オーバーチュアは7月12日,同社の検索連動型広告(キーワード広告)である「スポンサードサーチ」の管理API「Enterprise Web Services」を無償公開すると発表した。APIを使うと,広告主の在庫管理システムとキーワード広告システムを連携させたり,広告代理店が独自の広告管理システムを構築できるようになる。当初は広告代理店などのパートナーに限定してAPIを公開し,有償のサポート・サービスなども提供する。

 具体的には,キーワードを登録するAPIや,キーワードごとに何アクセスあったかといった「レポート」を提供するAPIなどをWebサービスとして公開する。これらのAPIを使うと,オーバーチュアが提供するWebベースの管理ツールを使わなくても,広告主や広告代理店が使っているアプリケーションから直接キーワード広告を管理できるようになる。広告主や広告代理店は例えば,膨大な量のキーワードを一括で登録するバッチ処理や,特定の時間だけキーワード広告を配信する「時間帯配信」などを自動化できる。

 もっとも,キーワード広告のAPIは他社でも公開しており,「単に公開するだけでは,広告主に使ってもらえない」(オーバーチュアの小沼剛氏)のが現状だと言う。

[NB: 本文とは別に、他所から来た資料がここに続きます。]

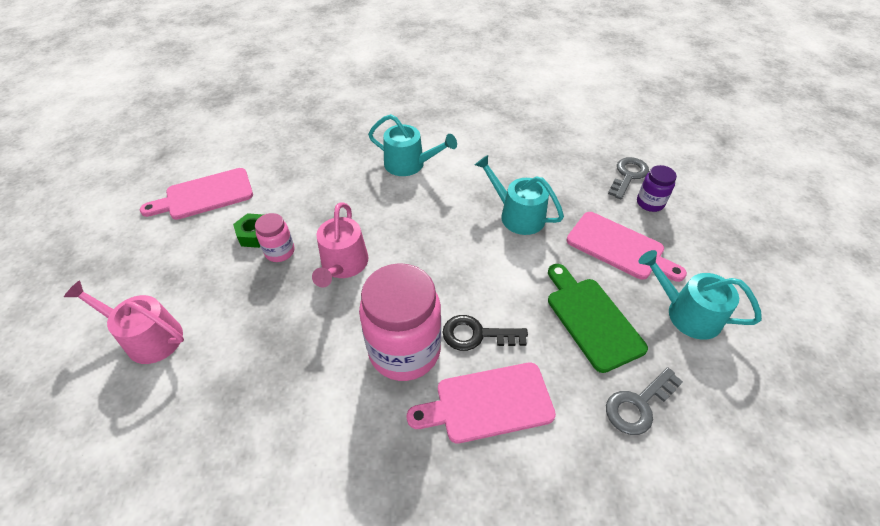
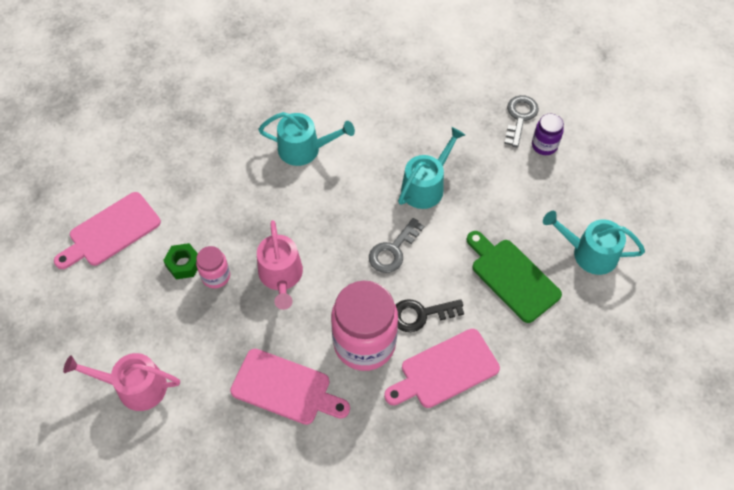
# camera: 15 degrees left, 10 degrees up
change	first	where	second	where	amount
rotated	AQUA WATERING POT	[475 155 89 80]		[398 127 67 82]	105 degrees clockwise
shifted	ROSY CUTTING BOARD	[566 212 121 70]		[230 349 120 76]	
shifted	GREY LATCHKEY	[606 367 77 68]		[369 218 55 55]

APIを使うためには,APIの技術仕様だけではなく,オーバーチュアのキーワード広告の仕組みにも習熟する必要があるためだ。また日本では「キーワード広告の管理を広告主自身が行っているケースは稀で,広告代理店が戦略を立てて,実際の作業もしているのが実情」(同社の山中理恵氏)だという。

 そこで同社ではAPI公開に合わせて,「オーバーチュア認定テクノロジー・ソリューション・パートナー・プログラム」を8月下旬から開始する。これは,キーワード広告APIを使った広告管理ソリューションを提供するSEM(サーチ・エンジン・マーケティング)ツール・ベンダーや広告代理店を,パートナーとして認定するものだ。パートナーに対しては,開発に必要となる技術ドキュメントやトレーニングを無償で提供するほか,テクニカル・サポートや技術コンサルティングを有償で提供する。

 オーバーチュアとしてはキーワード広告APIをまず,SEMツール・ベンダーや広告代理店に使ってもらって,広告主に対するサードパーティのサービスを高度化させていく考えだ。既に米国では広告主に対してキーワード広告APIを公開しており,日本でも将来的には広告主にAPIを公開する考えだ。